> [Task]: Rewrite every line of the entries below as a numbered list, skipping any blank lines and omitting the pictures.

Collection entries
════
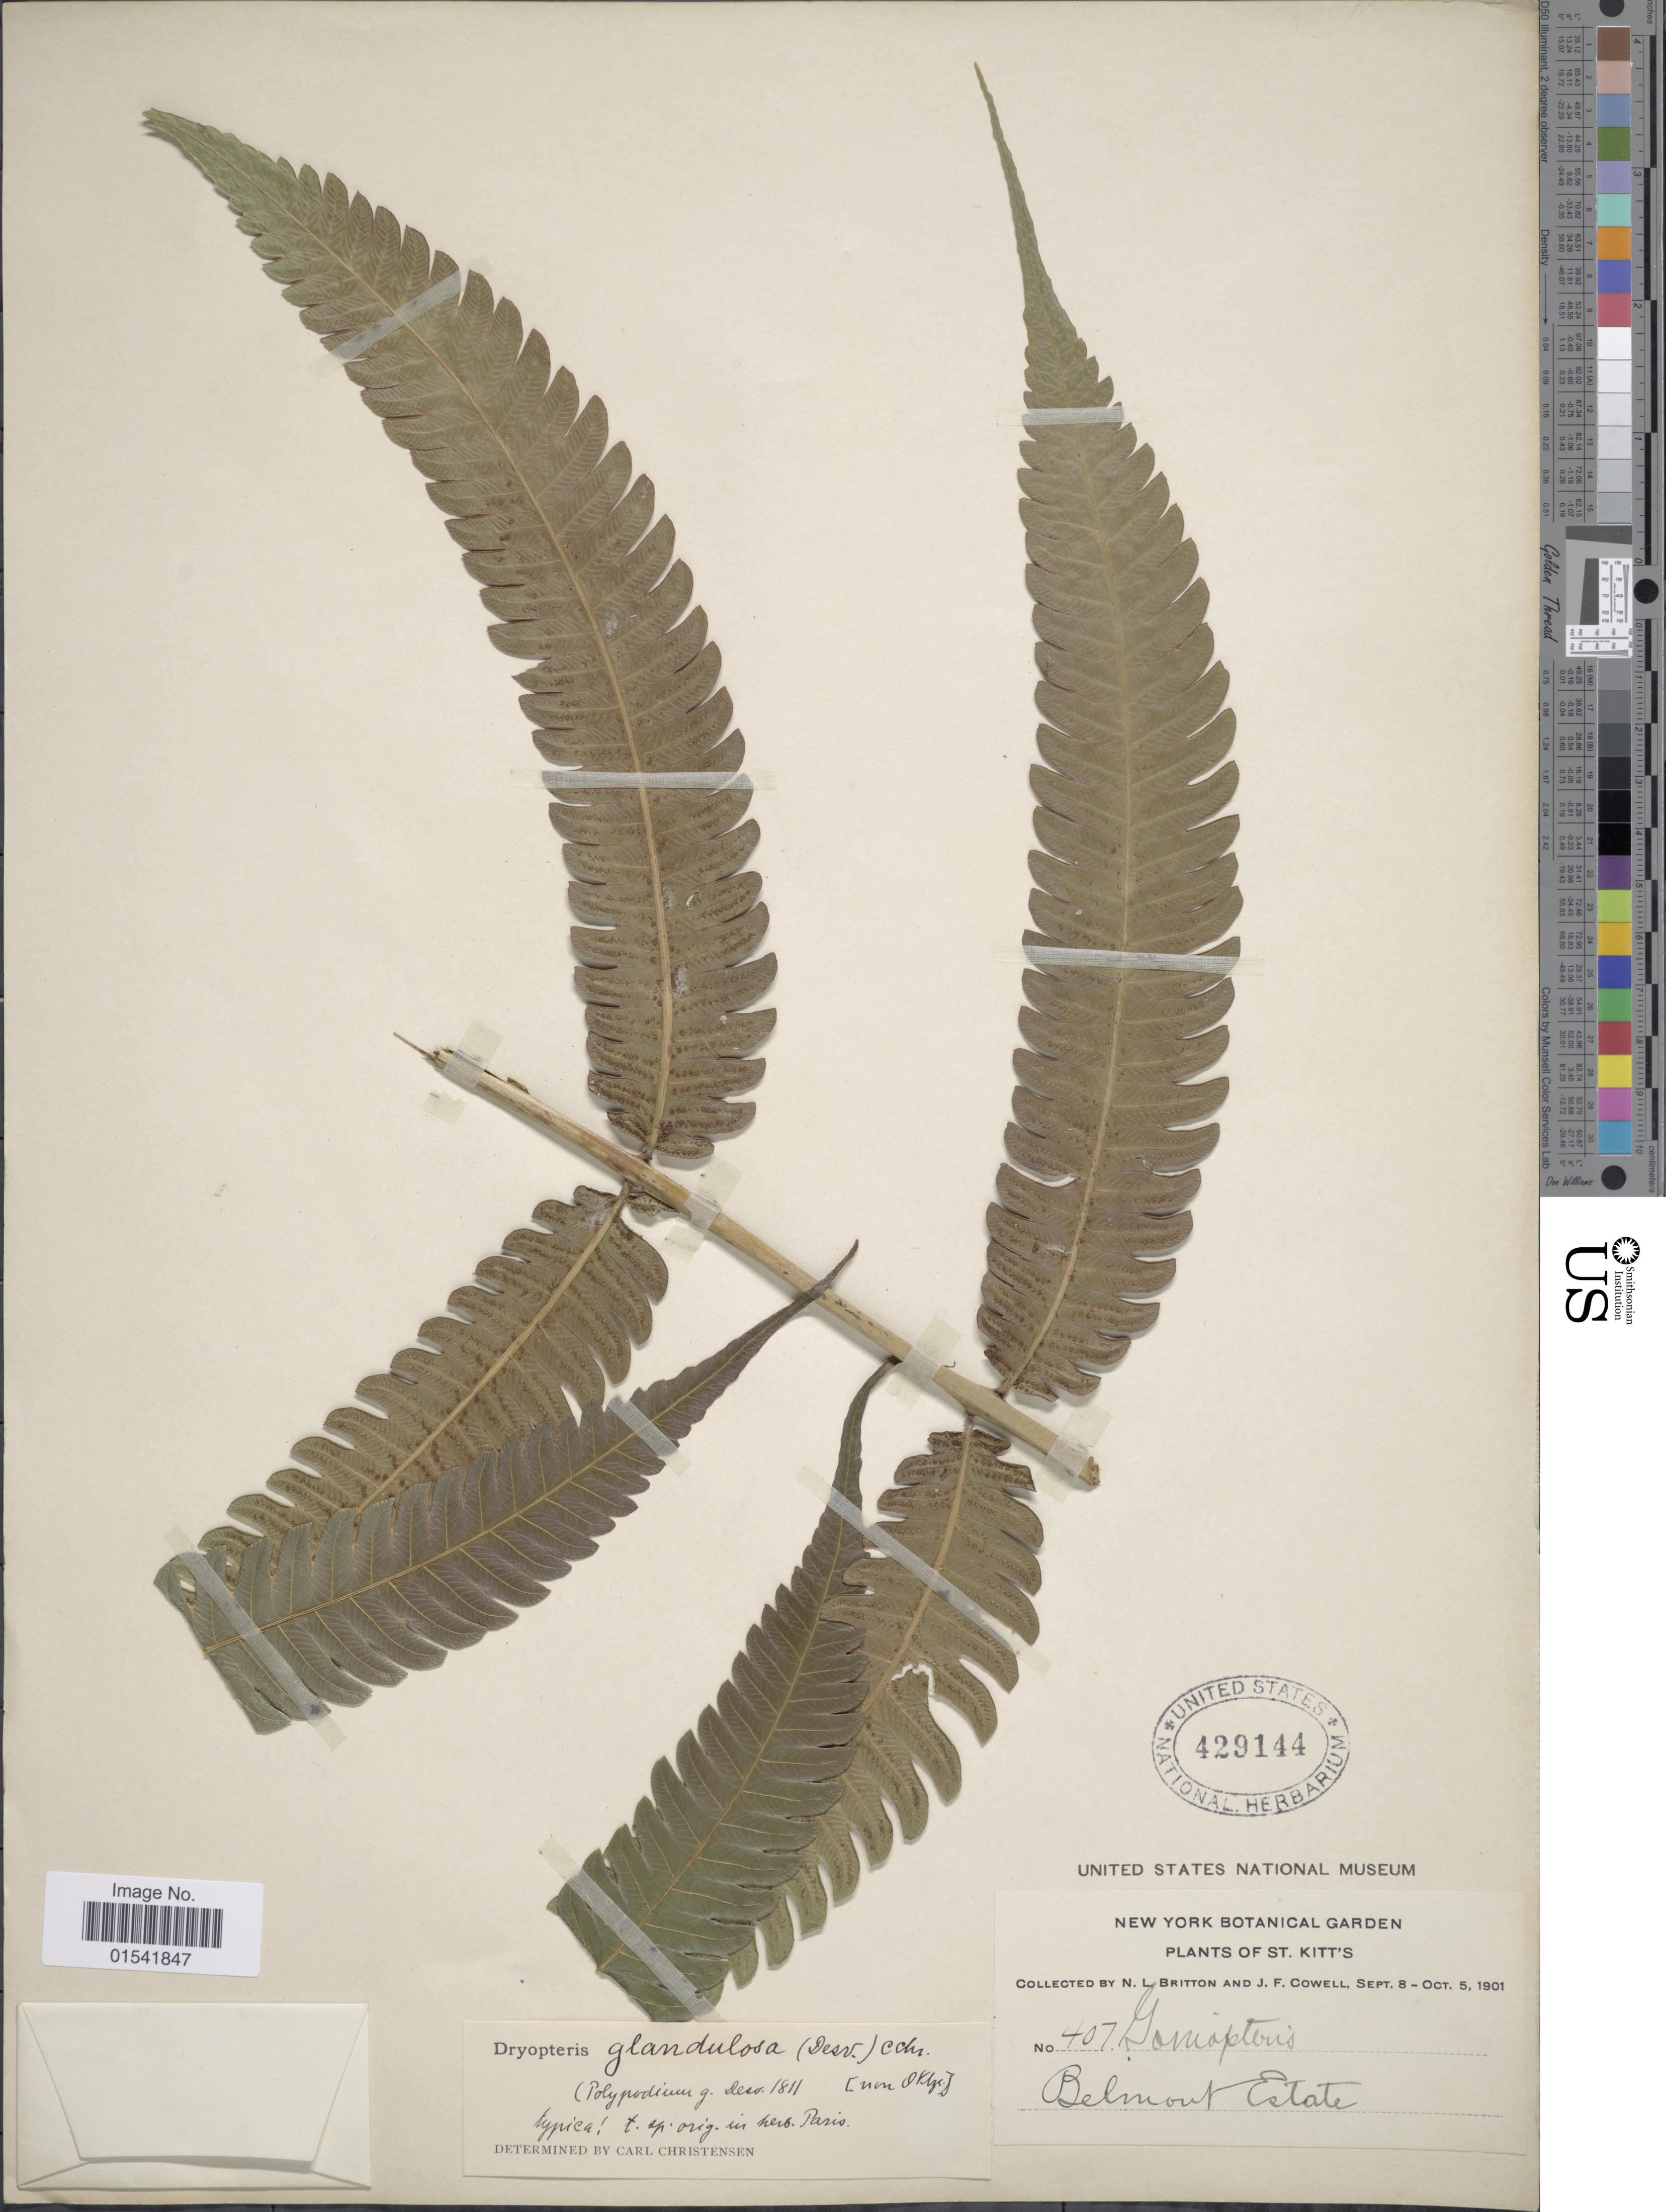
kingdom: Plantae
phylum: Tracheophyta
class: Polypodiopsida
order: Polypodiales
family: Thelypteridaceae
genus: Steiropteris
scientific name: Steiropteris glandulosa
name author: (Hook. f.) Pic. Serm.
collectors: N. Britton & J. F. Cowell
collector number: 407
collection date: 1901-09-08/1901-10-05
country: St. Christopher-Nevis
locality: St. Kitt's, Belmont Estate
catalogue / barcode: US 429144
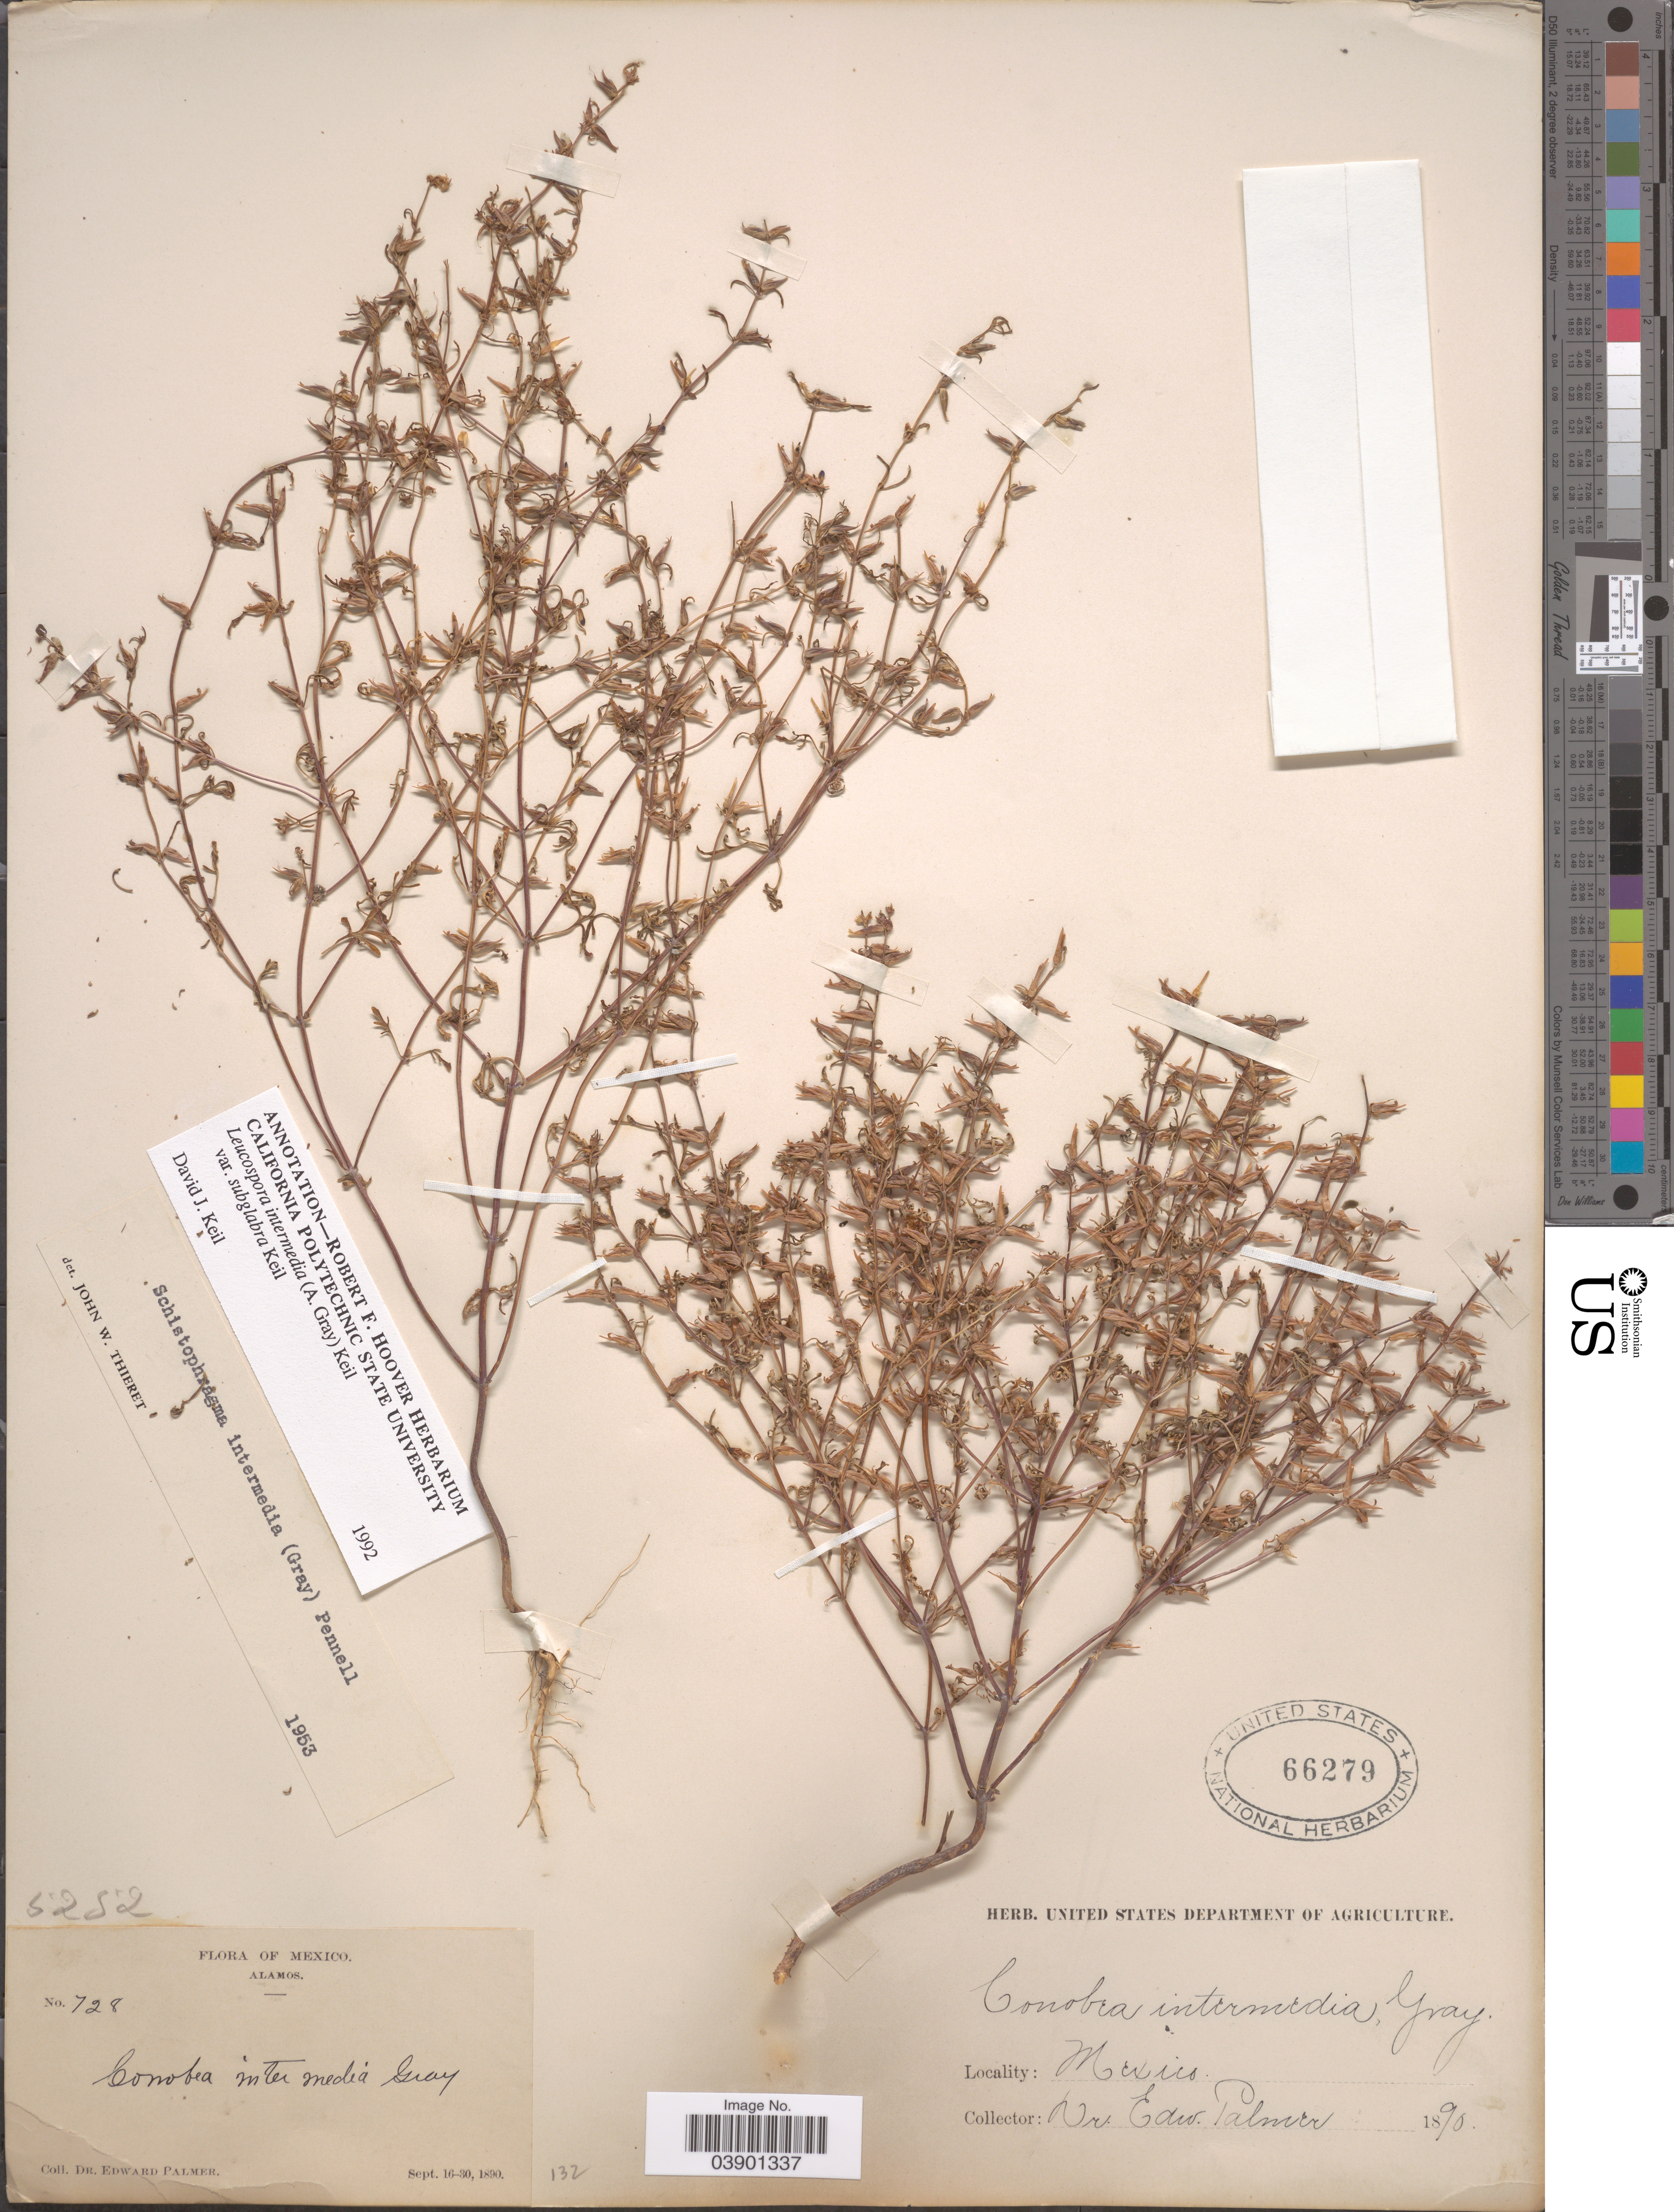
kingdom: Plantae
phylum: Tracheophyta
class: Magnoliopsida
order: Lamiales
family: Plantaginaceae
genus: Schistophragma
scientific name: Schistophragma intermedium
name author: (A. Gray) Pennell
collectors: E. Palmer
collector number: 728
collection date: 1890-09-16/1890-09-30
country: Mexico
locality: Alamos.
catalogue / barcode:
════
> [Answer to the task]:
1. kingdom: Plantae
2. phylum: Tracheophyta
3. class: Polypodiopsida
4. order: Polypodiales
5. family: Thelypteridaceae
6. genus: Steiropteris
7. scientific name: Steiropteris glandulosa
8. name author: (Hook. f.) Pic. Serm.
9. collectors: N. Britton & J. F. Cowell
10. collector number: 407
11. collection date: 1901-09-08/1901-10-05
12. country: St. Christopher-Nevis
13. locality: St. Kitt's, Belmont Estate
14. catalogue / barcode: US 429144
15. kingdom: Plantae
16. phylum: Tracheophyta
17. class: Magnoliopsida
18. order: Lamiales
19. family: Plantaginaceae
20. genus: Schistophragma
21. scientific name: Schistophragma intermedium
22. name author: (A. Gray) Pennell
23. collectors: E. Palmer
24. collector number: 728
25. collection date: 1890-09-16/1890-09-30
26. country: Mexico
27. locality: Alamos.
28. catalogue / barcode:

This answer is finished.